◆ PASSAGE FOR REVIEW ◆
*** Begin section ***
# "Mean Streets" Winner's Thread



## Chesters Daughter (Jun 26, 2018)

This  month's entries were all very well wrought, which pleases me beyond measure because I finally chose a prompt that did not suck, but our winning entry had that extra oomph that cannot be denied. Time for palm slamming, back patting, and every other act of appreciation one can think of to congratulate our winner, *Gumby *for her very deserving winning entry, *Lil' Cowboy*.

In addition to adding this month's Laureate to her already amazing collection, Gumby has the honor of selecting our next prompt. Go Gumby! because you have to choose all by yourself. Nah nah. 



Goodness gracious, sis, I'm not shy to say that I'm still drooling with envy over that piece. It is purrrrfect. The language, construction, metaphor, all intertwined to create an extremely solid work. Kudos for the win, I knew you had it as soon as I read that entry. Hugs for continuing excellence!


----------



## TuesdayEve (Jun 26, 2018)

Hey! Hey! Well deserved! Congradulations!


----------



## andrewclunn (Jun 26, 2018)

Nice win, nice entry.  You got my vote.


----------



## H.Brown (Jun 26, 2018)

Congrats Gumby was an awesome pome. And well done to everyone else who entered they were some fantastic poems submitted.


----------



## Firemajic (Jun 26, 2018)

:applause::applause:
.................Bravo!!!! This poem will haunt me for a long, long time... as well it should. I have heard about Babies born addicted, but not like THIS... not in your words... not like this... Your imagery is outstanding, your skill... awesome... Congratulations...


----------



## Outsider (Jun 26, 2018)

Gumby:  I thought your poem was the best of the bunch.  I'm glad to see others agree.  Congratulations!
*** End section ***
Text data extracted from pages:
*** Begin section ***
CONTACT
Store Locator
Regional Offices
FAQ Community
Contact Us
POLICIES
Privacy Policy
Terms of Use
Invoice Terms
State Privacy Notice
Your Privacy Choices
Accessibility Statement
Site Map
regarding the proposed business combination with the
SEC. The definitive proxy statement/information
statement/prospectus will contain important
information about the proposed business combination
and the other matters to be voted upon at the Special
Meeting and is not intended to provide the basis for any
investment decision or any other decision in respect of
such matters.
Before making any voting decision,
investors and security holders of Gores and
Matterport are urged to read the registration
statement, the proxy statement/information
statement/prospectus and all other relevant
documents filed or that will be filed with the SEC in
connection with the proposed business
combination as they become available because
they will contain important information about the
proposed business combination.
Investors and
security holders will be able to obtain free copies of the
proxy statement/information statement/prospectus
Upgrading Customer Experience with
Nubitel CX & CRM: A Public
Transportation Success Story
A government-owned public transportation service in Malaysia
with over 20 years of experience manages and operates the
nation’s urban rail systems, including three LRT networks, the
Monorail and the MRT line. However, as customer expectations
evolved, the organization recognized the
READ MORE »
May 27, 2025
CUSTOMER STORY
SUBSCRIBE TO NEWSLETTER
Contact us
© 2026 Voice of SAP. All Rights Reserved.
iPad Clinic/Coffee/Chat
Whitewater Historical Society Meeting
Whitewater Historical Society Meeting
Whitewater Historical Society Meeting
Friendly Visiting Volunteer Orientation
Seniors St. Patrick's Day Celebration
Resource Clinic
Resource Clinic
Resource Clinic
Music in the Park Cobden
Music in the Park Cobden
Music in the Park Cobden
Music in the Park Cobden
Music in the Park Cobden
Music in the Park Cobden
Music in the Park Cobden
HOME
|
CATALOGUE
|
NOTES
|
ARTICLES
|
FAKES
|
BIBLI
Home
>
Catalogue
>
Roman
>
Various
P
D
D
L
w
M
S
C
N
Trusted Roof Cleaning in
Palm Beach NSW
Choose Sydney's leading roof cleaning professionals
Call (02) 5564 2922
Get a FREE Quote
*** End section ***
◆ WHAT THE TASK ASKS ◆
What is the title of Gumby's winning entry in the forum thread? The listing has nothing to do with the forum thread.

◆ YOUR RESPONSE ◆
Lil' Cowboy